Lex Rhodia - The Ancient Ancestor of Maritime Law - 800 BC

Definition of Lex Rhodia

Lex Rhodia is an ancient law that the Romans used for something called "jettison." This law said that if something is thrown overboard to save a ship, the cost of the lost thing is split equally between the people who sent the stuff and the person in charge of the ship. They say the law was made by the people from the island Rhodes, who were really good at sailing and trading. But some people aren't sure if the law was real or not. Still, it has been used as a source for laws about ships and the sea.

Rhodes and the Maritime Law of Lex Rhodia

Rhodes was a strong, independent seafaring and trading island south of modern Greece, and of great antiquity, having, for example built one of the seven wonders of the world, the Collussus of Rhodes.

Between 1,000 BC and 600 BC, the people of Rhodes developed a strong commercial fleet and they were soon everywhere in the Mediterranean, as well as establishing trading colonies along the west coast of Italy, France and Spain.

|---|

→ **Problems to solve**
- A) Please reproduce the Lex Rhodia text from "Definition of Lex" up to and including "Collussus of Rhodes.".
- B) According to the Lex Rhodia text, during which period did the people of Rhodes build up a strong commercial fleet?

→ **Data extract**
|---|

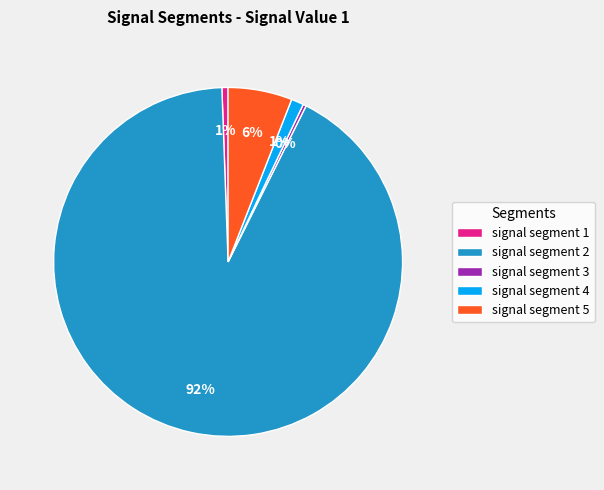

Which slice is the largest?

signal segment 2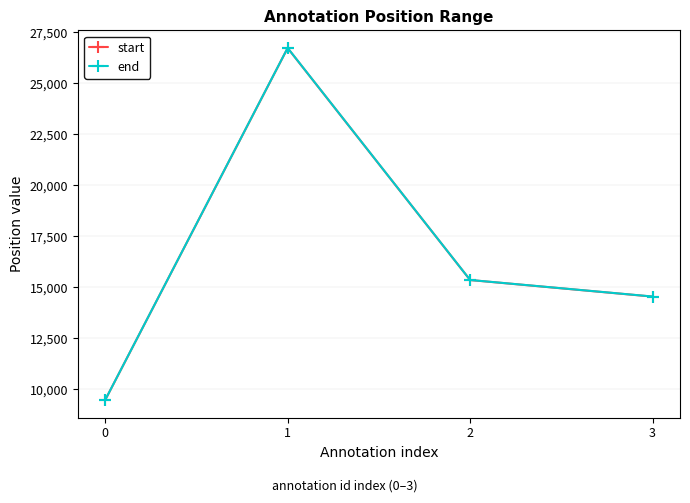

What is the total value across all series at 1?

53468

|---|

→ **Expected results**
- A)
Definition of Lex Rhodia

Lex Rhodia is an ancient law that the Romans used for something called "jettison." This law said that if something is thrown overboard to save a ship, the cost of the lost thing is split equally between the people who sent the stuff and the person in charge of the ship. They say the law was made by the people from the island Rhodes, who were really good at sailing and trading. But some people aren't sure if the law was real or not. Still, it has been used as a source for laws about ships and the sea.

Rhodes and the Maritime Law of Lex Rhodia

Rhodes was a strong, independent seafaring and trading island south of modern Greece, and of great antiquity, having, for example built one of the seven wonders of the world, the Collussus of Rhodes.

- B) Between 1,000 BC and 600 BC.